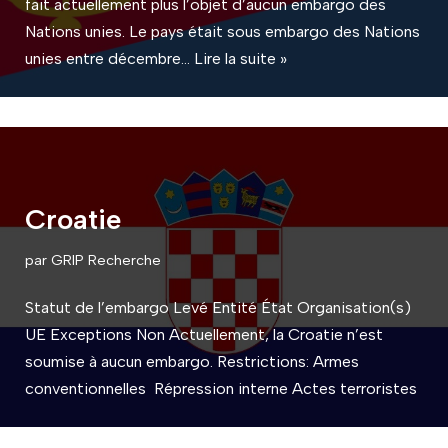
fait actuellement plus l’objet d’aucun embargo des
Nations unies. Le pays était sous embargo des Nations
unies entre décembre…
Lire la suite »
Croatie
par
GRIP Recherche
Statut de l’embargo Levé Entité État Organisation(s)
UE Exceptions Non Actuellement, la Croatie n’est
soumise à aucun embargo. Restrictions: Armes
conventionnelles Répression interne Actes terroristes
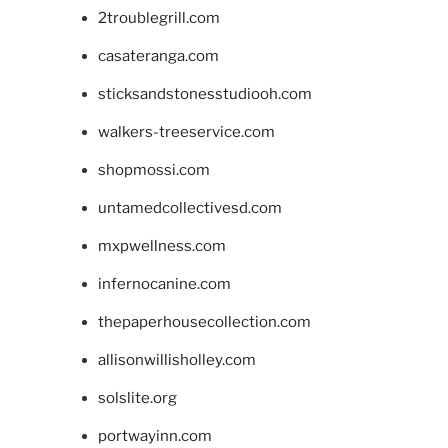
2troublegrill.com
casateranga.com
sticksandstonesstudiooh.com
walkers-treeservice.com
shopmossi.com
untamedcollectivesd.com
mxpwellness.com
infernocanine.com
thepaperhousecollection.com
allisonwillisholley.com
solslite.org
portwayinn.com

## [WHAT IS NEEDED]
Could you write out the data above line for line, without any changes and without the pictures?

## [ANSWER]
fait actuellement plus l’objet d’aucun embargo des
Nations unies. Le pays était sous embargo des Nations
unies entre décembre…
Lire la suite »
Croatie
par
GRIP Recherche
Statut de l’embargo Levé Entité État Organisation(s)
UE Exceptions Non Actuellement, la Croatie n’est
soumise à aucun embargo. Restrictions: Armes
conventionnelles Répression interne Actes terroristes
2troublegrill.com
casateranga.com
sticksandstonesstudiooh.com
walkers-treeservice.com
shopmossi.com
untamedcollectivesd.com
mxpwellness.com
infernocanine.com
thepaperhousecollection.com
allisonwillisholley.com
solslite.org
portwayinn.com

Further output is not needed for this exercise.